*** Block opens ***

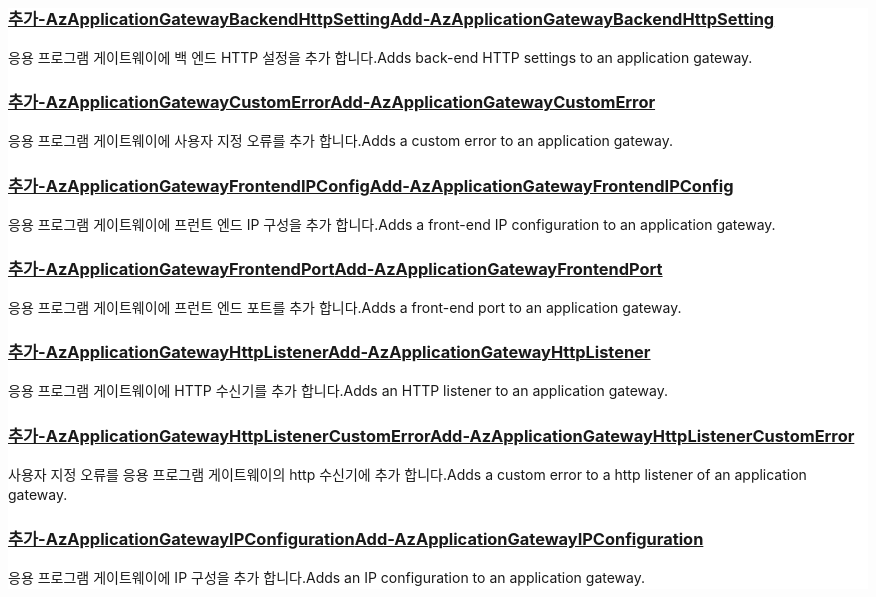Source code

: ### [<span data-ttu-id="4189d-109">추가-AzApplicationGatewayBackendHttpSetting</span><span class="sxs-lookup"><span data-stu-id="4189d-109">Add-AzApplicationGatewayBackendHttpSetting</span></span>](Add-AzApplicationGatewayBackendHttpSetting.md)
<span data-ttu-id="4189d-110">응용 프로그램 게이트웨이에 백 엔드 HTTP 설정을 추가 합니다.</span><span class="sxs-lookup"><span data-stu-id="4189d-110">Adds back-end HTTP settings to an application gateway.</span></span>

### [<span data-ttu-id="4189d-111">추가-AzApplicationGatewayCustomError</span><span class="sxs-lookup"><span data-stu-id="4189d-111">Add-AzApplicationGatewayCustomError</span></span>](Add-AzApplicationGatewayCustomError.md)
<span data-ttu-id="4189d-112">응용 프로그램 게이트웨이에 사용자 지정 오류를 추가 합니다.</span><span class="sxs-lookup"><span data-stu-id="4189d-112">Adds a custom error to an application gateway.</span></span>

### [<span data-ttu-id="4189d-113">추가-AzApplicationGatewayFrontendIPConfig</span><span class="sxs-lookup"><span data-stu-id="4189d-113">Add-AzApplicationGatewayFrontendIPConfig</span></span>](Add-AzApplicationGatewayFrontendIPConfig.md)
<span data-ttu-id="4189d-114">응용 프로그램 게이트웨이에 프런트 엔드 IP 구성을 추가 합니다.</span><span class="sxs-lookup"><span data-stu-id="4189d-114">Adds a front-end IP configuration to an application gateway.</span></span>

### [<span data-ttu-id="4189d-115">추가-AzApplicationGatewayFrontendPort</span><span class="sxs-lookup"><span data-stu-id="4189d-115">Add-AzApplicationGatewayFrontendPort</span></span>](Add-AzApplicationGatewayFrontendPort.md)
<span data-ttu-id="4189d-116">응용 프로그램 게이트웨이에 프런트 엔드 포트를 추가 합니다.</span><span class="sxs-lookup"><span data-stu-id="4189d-116">Adds a front-end port to an application gateway.</span></span>

### [<span data-ttu-id="4189d-117">추가-AzApplicationGatewayHttpListener</span><span class="sxs-lookup"><span data-stu-id="4189d-117">Add-AzApplicationGatewayHttpListener</span></span>](Add-AzApplicationGatewayHttpListener.md)
<span data-ttu-id="4189d-118">응용 프로그램 게이트웨이에 HTTP 수신기를 추가 합니다.</span><span class="sxs-lookup"><span data-stu-id="4189d-118">Adds an HTTP listener to an application gateway.</span></span>

### [<span data-ttu-id="4189d-119">추가-AzApplicationGatewayHttpListenerCustomError</span><span class="sxs-lookup"><span data-stu-id="4189d-119">Add-AzApplicationGatewayHttpListenerCustomError</span></span>](Add-AzApplicationGatewayHttpListenerCustomError.md)
<span data-ttu-id="4189d-120">사용자 지정 오류를 응용 프로그램 게이트웨이의 http 수신기에 추가 합니다.</span><span class="sxs-lookup"><span data-stu-id="4189d-120">Adds a custom error to a http listener of an application gateway.</span></span>

### [<span data-ttu-id="4189d-121">추가-AzApplicationGatewayIPConfiguration</span><span class="sxs-lookup"><span data-stu-id="4189d-121">Add-AzApplicationGatewayIPConfiguration</span></span>](Add-AzApplicationGatewayIPConfiguration.md)
<span data-ttu-id="4189d-122">응용 프로그램 게이트웨이에 IP 구성을 추가 합니다.</span><span class="sxs-lookup"><span data-stu-id="4189d-122">Adds an IP configuration to an application gateway.</span></span>
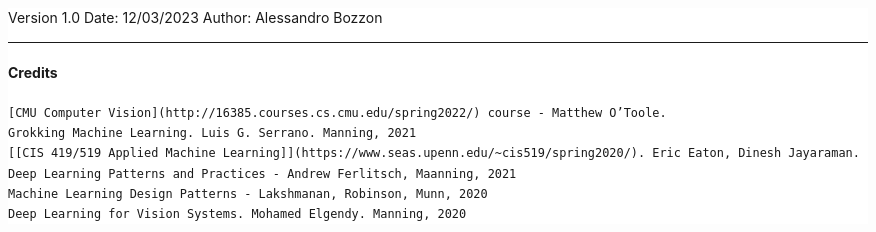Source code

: Version 1.0
Date: 12/03/2023
Author: Alessandro Bozzon

---
#### Credits
	[CMU Computer Vision](http://16385.courses.cs.cmu.edu/spring2022/) course - Matthew O’Toole. 
	Grokking Machine Learning. Luis G. Serrano. Manning, 2021
	[[CIS 419/519 Applied Machine Learning]](https://www.seas.upenn.edu/~cis519/spring2020/). Eric Eaton, Dinesh Jayaraman. 
	Deep Learning Patterns and Practices - Andrew Ferlitsch, Maanning, 2021
	Machine Learning Design Patterns - Lakshmanan, Robinson, Munn, 2020
	Deep Learning for Vision Systems. Mohamed Elgendy. Manning, 2020


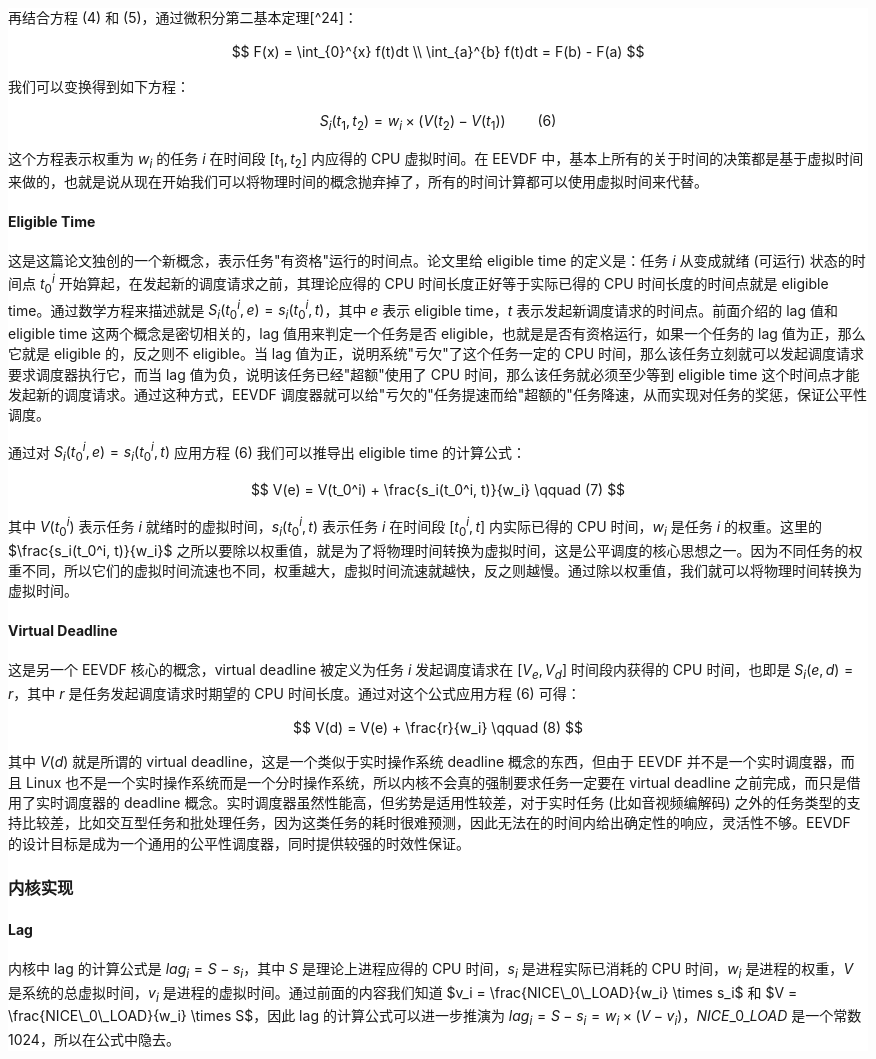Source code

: 再结合方程 (4) 和 (5)，通过微积分第二基本定理[^24]：

$$
F(x) = \int_{0}^{x} f(t)dt \\
\int_{a}^{b} f(t)dt = F(b) - F(a)
$$

我们可以变换得到如下方程：

$$
S_i(t_1, t_2) = w_i \times (V(t_2) - V(t_1)) \qquad (6)
$$

这个方程表示权重为 $w_i$ 的任务 $i$ 在时间段 $[t_1, t_2]$ 内应得的 CPU 虚拟时间。在 EEVDF 中，基本上所有的关于时间的决策都是基于虚拟时间来做的，也就是说从现在开始我们可以将物理时间的概念抛弃掉了，所有的时间计算都可以使用虚拟时间来代替。

#### Eligible Time

这是这篇论文独创的一个新概念，表示任务"有资格"运行的时间点。论文里给 eligible time 的定义是：任务 $i$ 从变成就绪 (可运行) 状态的时间点 $t_0^i$ 开始算起，在发起新的调度请求之前，其理论应得的 CPU 时间长度正好等于实际已得的 CPU 时间长度的时间点就是 eligible time。通过数学方程来描述就是 $S_i(t_0^i, e) = s_i(t_0^i, t)$，其中 $e$ 表示 eligible time，$t$ 表示发起新调度请求的时间点。前面介绍的 lag 值和 eligible time 这两个概念是密切相关的，lag 值用来判定一个任务是否 eligible，也就是是否有资格运行，如果一个任务的 lag 值为正，那么它就是 eligible 的，反之则不 eligible。当 lag 值为正，说明系统"亏欠"了这个任务一定的 CPU 时间，那么该任务立刻就可以发起调度请求要求调度器执行它，而当 lag 值为负，说明该任务已经"超额"使用了 CPU 时间，那么该任务就必须至少等到 eligible time 这个时间点才能发起新的调度请求。通过这种方式，EEVDF 调度器就可以给"亏欠的"任务提速而给"超额的"任务降速，从而实现对任务的奖惩，保证公平性调度。

通过对 $S_i(t_0^i, e) = s_i(t_0^i, t)$ 应用方程 (6) 我们可以推导出 eligible time 的计算公式：

$$
V(e) = V(t_0^i) + \frac{s_i(t_0^i, t)}{w_i} \qquad (7)
$$

其中 $V(t_0^i)$ 表示任务 $i$ 就绪时的虚拟时间，$s_i(t_0^i, t)$ 表示任务 $i$ 在时间段 $[t_0^i, t]$ 内实际已得的 CPU 时间，$w_i$ 是任务 $i$ 的权重。这里的 $\frac{s_i(t_0^i, t)}{w_i}$ 之所以要除以权重值，就是为了将物理时间转换为虚拟时间，这是公平调度的核心思想之一。因为不同任务的权重不同，所以它们的虚拟时间流速也不同，权重越大，虚拟时间流速就越快，反之则越慢。通过除以权重值，我们就可以将物理时间转换为虚拟时间。

#### Virtual Deadline

这是另一个 EEVDF 核心的概念，virtual deadline 被定义为任务 $i$ 发起调度请求在 $[V_e, V_d]$ 时间段内获得的 CPU 时间，也即是 $S_i(e, d) = r$，其中 $r$ 是任务发起调度请求时期望的 CPU 时间长度。通过对这个公式应用方程 (6) 可得：

$$
V(d) = V(e) + \frac{r}{w_i} \qquad (8)
$$

其中 $V(d)$ 就是所谓的 virtual deadline，这是一个类似于实时操作系统 deadline 概念的东西，但由于 EEVDF 并不是一个实时调度器，而且 Linux 也不是一个实时操作系统而是一个分时操作系统，所以内核不会真的强制要求任务一定要在 virtual deadline 之前完成，而只是借用了实时调度器的 deadline 概念。实时调度器虽然性能高，但劣势是适用性较差，对于实时任务 (比如音视频编解码) 之外的任务类型的支持比较差，比如交互型任务和批处理任务，因为这类任务的耗时很难预测，因此无法在的时间内给出确定性的响应，灵活性不够。EEVDF 的设计目标是成为一个通用的公平性调度器，同时提供较强的时效性保证。

### 内核实现

#### Lag

内核中 lag 的计算公式是 $lag_i = S - s_i$，其中 $S$ 是理论上进程应得的 CPU 时间，$s_i$ 是进程实际已消耗的 CPU 时间，$w_i$ 是进程的权重，$V$ 是系统的总虚拟时间，$v_i$ 是进程的虚拟时间。通过前面的内容我们知道 $v_i = \frac{NICE\_0\_LOAD}{w_i} \times s_i$ 和 $V = \frac{NICE\_0\_LOAD}{w_i} \times S$，因此 lag 的计算公式可以进一步推演为 $lag_i = S - s_i = w_i \times (V - v_i)$，$NICE\_0\_LOAD$ 是一个常数 1024，所以在公式中隐去。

*** Block closes ***

Copy out every line of the entries where the string "times" shows up.

RESPONSE:
S_i(t_1, t_2) = w_i \times (V(t_2) - V(t_1)) \qquad (6)
内核中 lag 的计算公式是 $lag_i = S - s_i$，其中 $S$ 是理论上进程应得的 CPU 时间，$s_i$ 是进程实际已消耗的 CPU 时间，$w_i$ 是进程的权重，$V$ 是系统的总虚拟时间，$v_i$ 是进程的虚拟时间。通过前面的内容我们知道 $v_i = \frac{NICE\_0\_LOAD}{w_i} \times s_i$ 和 $V = \frac{NICE\_0\_LOAD}{w_i} \times S$，因此 lag 的计算公式可以进一步推演为 $lag_i = S - s_i = w_i \times (V - v_i)$，$NICE\_0\_LOAD$ 是一个常数 1024，所以在公式中隐去。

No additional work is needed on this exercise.